The 2026 State of Real Estate Investing: An “Easier” Road Ahead - BiggerPockets Real Estate Podcast Recap
Podcast: BiggerPockets Real Estate Podcast
Published: 2026-01-05
Duration: 44 min
Summary
In 2026, the real estate investing landscape is set to improve significantly, with better deal flow, increased inventory, and more cash flow opportunities for investors. However, the average American might overlook these changes as they remain skeptical about the housing market.
What Happened
In this episode, host Dave Meyer outlines an optimistic outlook for real estate investing in 2026. He emphasizes that the market is improving, with homes sitting longer on the market and a decrease in competition among buyers. Despite the average American’s skepticism, small investors are finding opportunities to build wealth. Meyer believes that the current modest correction is a positive step towards a healthier market and more affordable housing.
Meyer highlights key factors contributing to the improved state of real estate investing: better inventory, increased cash flow potential, and improved affordability. He points out that while appreciation may not be strong in the coming years, the availability of great assets and less competition makes this an exciting time for real estate investors. The improving affordability metrics, including the best levels seen in three years as of October 2025, reinforce this optimistic outlook.
Addressing concerns about waiting for a market crash, Meyer argues that such a wait could be the most expensive mistake an investor could make. He emphasizes that no market is without risk and that opportunities are ripe for those willing to act. By focusing on effective strategies and tactics for the coming year, investors can position themselves to thrive in the evolving market landscape.
Key Insights
- Improved deal flow in the housing market
- Increased inventory and options for investors
- Cash flow prospects are getting better
- Affordability metrics are showing positive trends
Key Questions Answered
What makes 2026 a good year for real estate investing?
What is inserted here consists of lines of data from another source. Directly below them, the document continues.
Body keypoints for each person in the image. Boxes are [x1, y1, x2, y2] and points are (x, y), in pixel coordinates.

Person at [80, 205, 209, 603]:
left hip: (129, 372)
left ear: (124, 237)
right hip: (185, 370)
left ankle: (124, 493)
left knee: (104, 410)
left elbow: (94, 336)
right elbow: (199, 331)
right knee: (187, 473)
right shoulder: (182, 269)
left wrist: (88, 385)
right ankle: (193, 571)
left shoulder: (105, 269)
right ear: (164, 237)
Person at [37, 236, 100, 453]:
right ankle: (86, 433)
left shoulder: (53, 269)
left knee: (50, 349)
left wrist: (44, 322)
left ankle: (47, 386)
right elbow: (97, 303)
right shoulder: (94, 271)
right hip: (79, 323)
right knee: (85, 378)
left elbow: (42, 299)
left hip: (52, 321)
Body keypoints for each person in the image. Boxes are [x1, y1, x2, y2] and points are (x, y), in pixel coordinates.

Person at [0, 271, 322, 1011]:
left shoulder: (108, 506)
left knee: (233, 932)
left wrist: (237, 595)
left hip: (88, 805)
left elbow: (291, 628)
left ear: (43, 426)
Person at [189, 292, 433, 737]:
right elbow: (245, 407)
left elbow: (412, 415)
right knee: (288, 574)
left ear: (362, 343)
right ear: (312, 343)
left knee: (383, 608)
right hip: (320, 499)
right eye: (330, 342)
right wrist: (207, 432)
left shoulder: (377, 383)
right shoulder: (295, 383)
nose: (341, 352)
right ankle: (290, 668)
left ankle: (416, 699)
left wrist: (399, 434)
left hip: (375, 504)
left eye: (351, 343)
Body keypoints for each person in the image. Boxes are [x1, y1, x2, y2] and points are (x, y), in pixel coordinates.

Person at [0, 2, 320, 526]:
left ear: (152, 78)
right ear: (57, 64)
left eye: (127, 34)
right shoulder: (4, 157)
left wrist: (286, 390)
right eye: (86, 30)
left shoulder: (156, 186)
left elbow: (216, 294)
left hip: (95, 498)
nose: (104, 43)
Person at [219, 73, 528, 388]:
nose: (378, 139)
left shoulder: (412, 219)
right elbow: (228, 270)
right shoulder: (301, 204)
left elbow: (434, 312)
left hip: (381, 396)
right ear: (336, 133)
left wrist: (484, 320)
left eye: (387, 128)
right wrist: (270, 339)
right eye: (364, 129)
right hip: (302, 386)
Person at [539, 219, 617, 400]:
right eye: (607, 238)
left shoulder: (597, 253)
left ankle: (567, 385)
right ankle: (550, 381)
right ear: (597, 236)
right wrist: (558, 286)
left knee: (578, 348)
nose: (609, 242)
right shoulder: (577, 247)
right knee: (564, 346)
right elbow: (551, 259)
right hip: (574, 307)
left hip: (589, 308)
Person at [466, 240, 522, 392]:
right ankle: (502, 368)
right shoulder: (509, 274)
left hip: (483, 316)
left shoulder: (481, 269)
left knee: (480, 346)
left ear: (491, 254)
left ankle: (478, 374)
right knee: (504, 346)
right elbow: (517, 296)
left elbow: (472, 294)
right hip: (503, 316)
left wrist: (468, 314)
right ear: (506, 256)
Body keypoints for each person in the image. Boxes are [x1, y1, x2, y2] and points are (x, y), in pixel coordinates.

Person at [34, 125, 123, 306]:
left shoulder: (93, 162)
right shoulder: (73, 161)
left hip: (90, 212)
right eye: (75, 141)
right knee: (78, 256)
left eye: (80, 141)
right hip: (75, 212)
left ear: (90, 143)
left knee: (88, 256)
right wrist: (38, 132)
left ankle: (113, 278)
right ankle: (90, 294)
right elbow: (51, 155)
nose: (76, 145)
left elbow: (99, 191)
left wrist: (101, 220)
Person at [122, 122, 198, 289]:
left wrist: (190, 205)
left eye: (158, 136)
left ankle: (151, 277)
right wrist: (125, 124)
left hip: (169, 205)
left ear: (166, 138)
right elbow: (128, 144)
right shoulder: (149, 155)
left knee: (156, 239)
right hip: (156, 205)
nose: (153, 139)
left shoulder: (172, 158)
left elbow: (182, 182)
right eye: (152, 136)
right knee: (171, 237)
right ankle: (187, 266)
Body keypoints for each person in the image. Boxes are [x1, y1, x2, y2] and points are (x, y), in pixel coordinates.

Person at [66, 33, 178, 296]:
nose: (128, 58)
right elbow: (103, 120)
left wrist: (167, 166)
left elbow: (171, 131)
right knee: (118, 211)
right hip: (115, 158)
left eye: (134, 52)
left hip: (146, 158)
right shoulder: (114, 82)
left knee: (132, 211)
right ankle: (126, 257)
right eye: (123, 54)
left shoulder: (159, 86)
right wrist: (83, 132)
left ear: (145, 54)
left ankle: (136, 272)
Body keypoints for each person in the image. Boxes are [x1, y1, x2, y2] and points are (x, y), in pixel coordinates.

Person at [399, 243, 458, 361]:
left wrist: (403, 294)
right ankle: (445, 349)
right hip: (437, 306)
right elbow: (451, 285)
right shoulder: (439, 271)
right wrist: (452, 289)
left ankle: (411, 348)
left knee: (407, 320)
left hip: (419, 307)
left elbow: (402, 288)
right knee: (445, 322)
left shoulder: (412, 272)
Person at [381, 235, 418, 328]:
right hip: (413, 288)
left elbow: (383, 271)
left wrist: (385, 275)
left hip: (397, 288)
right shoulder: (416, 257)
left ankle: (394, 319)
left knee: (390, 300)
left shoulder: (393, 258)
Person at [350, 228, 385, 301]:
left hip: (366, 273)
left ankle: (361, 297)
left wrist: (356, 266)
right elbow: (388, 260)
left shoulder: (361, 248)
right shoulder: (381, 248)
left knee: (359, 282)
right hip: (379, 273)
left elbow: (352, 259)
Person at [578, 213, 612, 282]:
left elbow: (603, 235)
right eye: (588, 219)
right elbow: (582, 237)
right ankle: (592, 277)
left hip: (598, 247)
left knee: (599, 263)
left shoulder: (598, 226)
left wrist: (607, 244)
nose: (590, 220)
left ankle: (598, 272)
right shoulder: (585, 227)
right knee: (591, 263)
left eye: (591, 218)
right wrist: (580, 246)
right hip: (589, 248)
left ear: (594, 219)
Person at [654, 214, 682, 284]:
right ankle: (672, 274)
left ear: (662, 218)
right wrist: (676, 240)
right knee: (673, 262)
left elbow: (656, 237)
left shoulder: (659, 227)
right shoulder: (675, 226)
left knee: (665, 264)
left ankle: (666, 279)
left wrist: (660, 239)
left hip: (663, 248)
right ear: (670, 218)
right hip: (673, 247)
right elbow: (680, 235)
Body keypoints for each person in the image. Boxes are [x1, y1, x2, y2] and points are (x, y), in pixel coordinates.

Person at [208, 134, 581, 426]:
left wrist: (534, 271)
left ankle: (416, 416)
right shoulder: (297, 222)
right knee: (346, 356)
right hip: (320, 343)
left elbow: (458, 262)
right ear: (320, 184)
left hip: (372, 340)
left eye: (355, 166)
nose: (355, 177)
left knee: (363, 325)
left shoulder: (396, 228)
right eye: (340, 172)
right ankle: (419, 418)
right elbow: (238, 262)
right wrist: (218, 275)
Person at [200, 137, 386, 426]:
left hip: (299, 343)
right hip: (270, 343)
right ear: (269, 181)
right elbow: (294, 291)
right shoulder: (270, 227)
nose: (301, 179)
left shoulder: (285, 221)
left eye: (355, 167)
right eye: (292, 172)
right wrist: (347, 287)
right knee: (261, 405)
Dave Meyer argues that 2026 is shaping up to be a favorable year for real estate investors due to improved deal flow and better inventory levels. Homes are sitting on the market longer, allowing buyers more options and greater negotiating power. Meyer emphasizes that this shift is essential for investors looking to build wealth in a recovering market.
Why should investors not wait for a market crash?
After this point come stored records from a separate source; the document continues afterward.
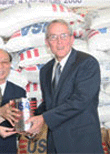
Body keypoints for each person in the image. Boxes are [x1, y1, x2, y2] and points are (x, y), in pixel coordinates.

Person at [25, 19, 104, 153]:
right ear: (47, 42)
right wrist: (29, 118)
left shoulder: (87, 63)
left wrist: (43, 118)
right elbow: (49, 103)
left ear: (72, 39)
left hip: (82, 144)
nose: (59, 42)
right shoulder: (46, 70)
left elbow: (80, 101)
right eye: (53, 37)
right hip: (55, 144)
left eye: (63, 36)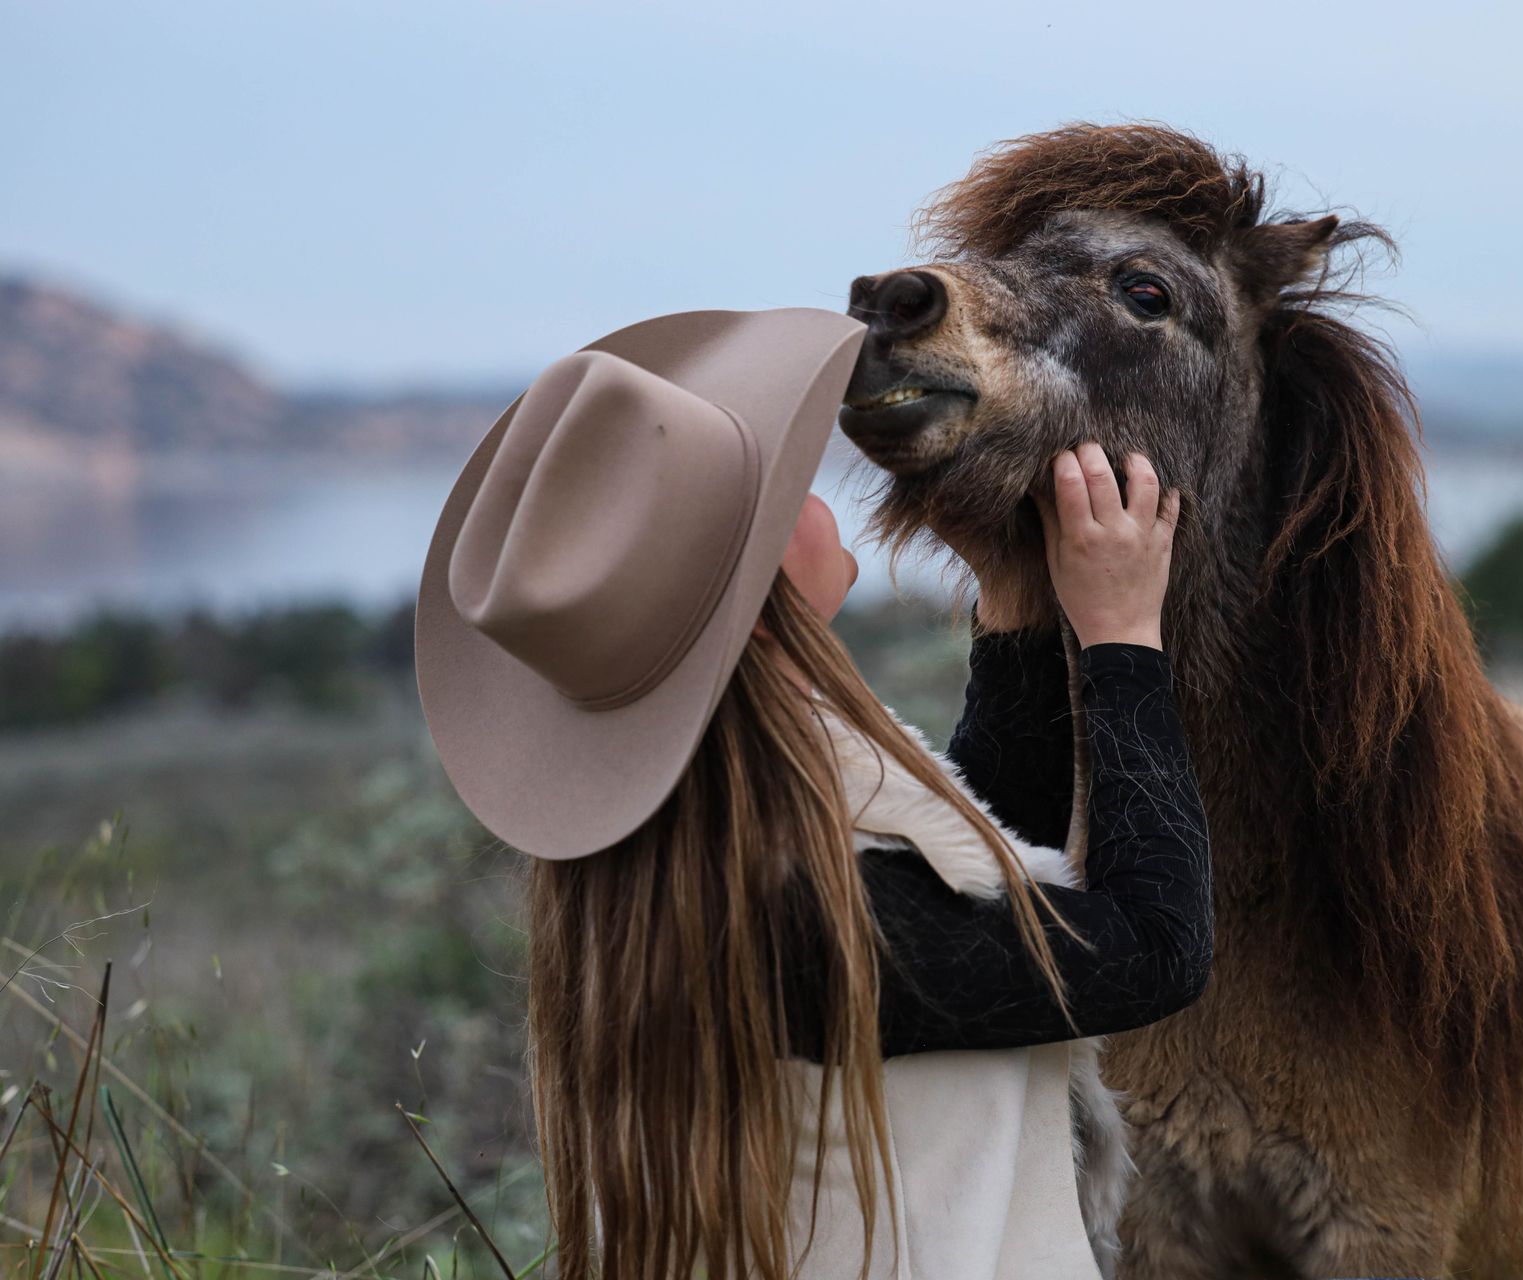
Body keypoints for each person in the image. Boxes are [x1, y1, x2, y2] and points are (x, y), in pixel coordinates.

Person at [414, 307, 1211, 1280]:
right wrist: (1124, 635)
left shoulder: (718, 843)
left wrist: (1015, 607)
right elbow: (1151, 948)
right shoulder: (812, 912)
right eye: (782, 478)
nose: (814, 478)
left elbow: (989, 913)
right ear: (755, 611)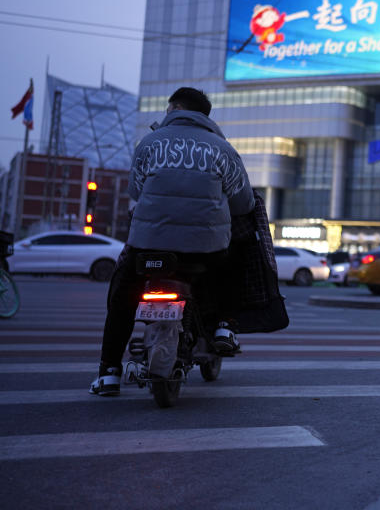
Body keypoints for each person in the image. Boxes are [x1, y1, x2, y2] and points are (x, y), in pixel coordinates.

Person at [89, 87, 255, 396]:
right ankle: (224, 326)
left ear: (175, 108)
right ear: (204, 115)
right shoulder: (223, 149)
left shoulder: (149, 144)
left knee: (123, 293)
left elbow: (136, 192)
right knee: (233, 263)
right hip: (205, 248)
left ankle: (109, 372)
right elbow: (244, 203)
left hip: (148, 246)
Meyer warns that waiting for a market crash might be the most expensive mistake an investor can make. He explains that no market is without risk, and waiting for the perfect moment can lead to missed opportunities. Instead, investors should focus on current strategies that can yield results in the improving market.
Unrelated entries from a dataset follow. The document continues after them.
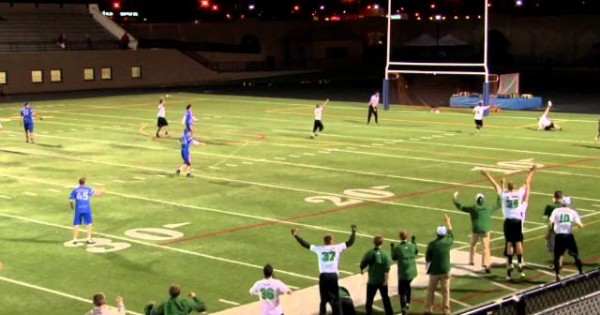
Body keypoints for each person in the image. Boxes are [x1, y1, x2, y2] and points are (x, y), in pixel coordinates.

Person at [482, 165, 536, 280]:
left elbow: (495, 185)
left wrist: (487, 175)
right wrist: (531, 171)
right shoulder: (520, 196)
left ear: (508, 187)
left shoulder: (505, 195)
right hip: (517, 221)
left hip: (508, 221)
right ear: (514, 187)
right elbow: (527, 183)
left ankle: (510, 264)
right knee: (518, 243)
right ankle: (520, 262)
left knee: (509, 243)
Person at [291, 225, 357, 315]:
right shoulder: (337, 247)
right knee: (336, 298)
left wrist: (296, 235)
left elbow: (305, 244)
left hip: (324, 276)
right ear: (331, 241)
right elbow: (350, 242)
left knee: (323, 299)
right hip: (333, 275)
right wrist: (353, 231)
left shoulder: (320, 249)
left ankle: (323, 313)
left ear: (324, 241)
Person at [452, 191, 501, 273]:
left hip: (476, 229)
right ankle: (485, 263)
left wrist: (454, 199)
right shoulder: (488, 208)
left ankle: (471, 260)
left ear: (476, 200)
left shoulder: (473, 208)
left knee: (473, 244)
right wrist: (499, 195)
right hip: (486, 230)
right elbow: (499, 204)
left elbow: (461, 207)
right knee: (485, 247)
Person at [424, 214, 454, 315]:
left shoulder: (432, 245)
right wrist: (448, 221)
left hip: (435, 271)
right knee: (445, 291)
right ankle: (446, 310)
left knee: (431, 290)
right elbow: (450, 231)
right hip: (445, 270)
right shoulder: (448, 242)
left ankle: (429, 309)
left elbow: (428, 258)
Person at [549, 197, 584, 281]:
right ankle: (581, 272)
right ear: (568, 204)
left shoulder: (556, 211)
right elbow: (580, 224)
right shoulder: (572, 212)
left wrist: (553, 227)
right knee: (576, 255)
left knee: (556, 256)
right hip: (568, 235)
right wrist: (579, 226)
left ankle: (557, 274)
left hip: (559, 236)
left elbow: (551, 220)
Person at [359, 235, 394, 315]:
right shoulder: (385, 255)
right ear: (382, 243)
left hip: (372, 281)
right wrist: (386, 281)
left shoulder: (370, 253)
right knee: (385, 299)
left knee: (369, 300)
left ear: (374, 242)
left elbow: (362, 264)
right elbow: (387, 270)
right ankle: (390, 313)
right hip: (382, 281)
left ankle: (369, 313)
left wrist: (362, 269)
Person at [390, 231, 418, 315]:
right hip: (412, 272)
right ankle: (408, 303)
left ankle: (403, 308)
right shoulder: (412, 245)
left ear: (400, 237)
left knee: (402, 291)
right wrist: (414, 241)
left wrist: (392, 248)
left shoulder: (398, 248)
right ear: (407, 236)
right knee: (407, 285)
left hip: (403, 273)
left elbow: (393, 257)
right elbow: (416, 251)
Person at [70, 177, 104, 244]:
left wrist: (72, 207)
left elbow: (71, 200)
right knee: (89, 223)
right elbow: (97, 194)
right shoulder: (88, 189)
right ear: (85, 182)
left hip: (78, 209)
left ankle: (75, 239)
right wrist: (102, 191)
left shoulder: (75, 190)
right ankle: (88, 238)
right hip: (86, 208)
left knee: (76, 224)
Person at [544, 190, 564, 269]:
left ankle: (556, 264)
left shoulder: (550, 207)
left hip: (553, 230)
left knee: (553, 248)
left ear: (554, 197)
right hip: (563, 230)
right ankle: (560, 263)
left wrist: (547, 231)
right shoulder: (564, 207)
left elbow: (549, 220)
How is affordability changing in the housing market?
The podcast highlights that housing affordability, which has been at near 40-year lows, is finally showing signs of improvement. According to data from October 2025, affordability has reached its best levels in three years, which presents a favorable environment for investors and buyers alike.
What are the key factors driving the improvement in real estate investing?
Meyer identifies several factors driving improvement in real estate investing, including better inventory, increased cash flow potential, and better negotiating leverage for buyers. As homes stay on the market longer, sellers are more likely to accept reduced offers, benefiting real estate investors.
What strategies should investors consider for 2026?
The episode encourages investors to focus on developing effective strategies that align with the evolving market conditions. Meyer suggests leveraging the improved deal flow and affordability metrics to identify investment opportunities, rather than waiting for market clarity or a crash.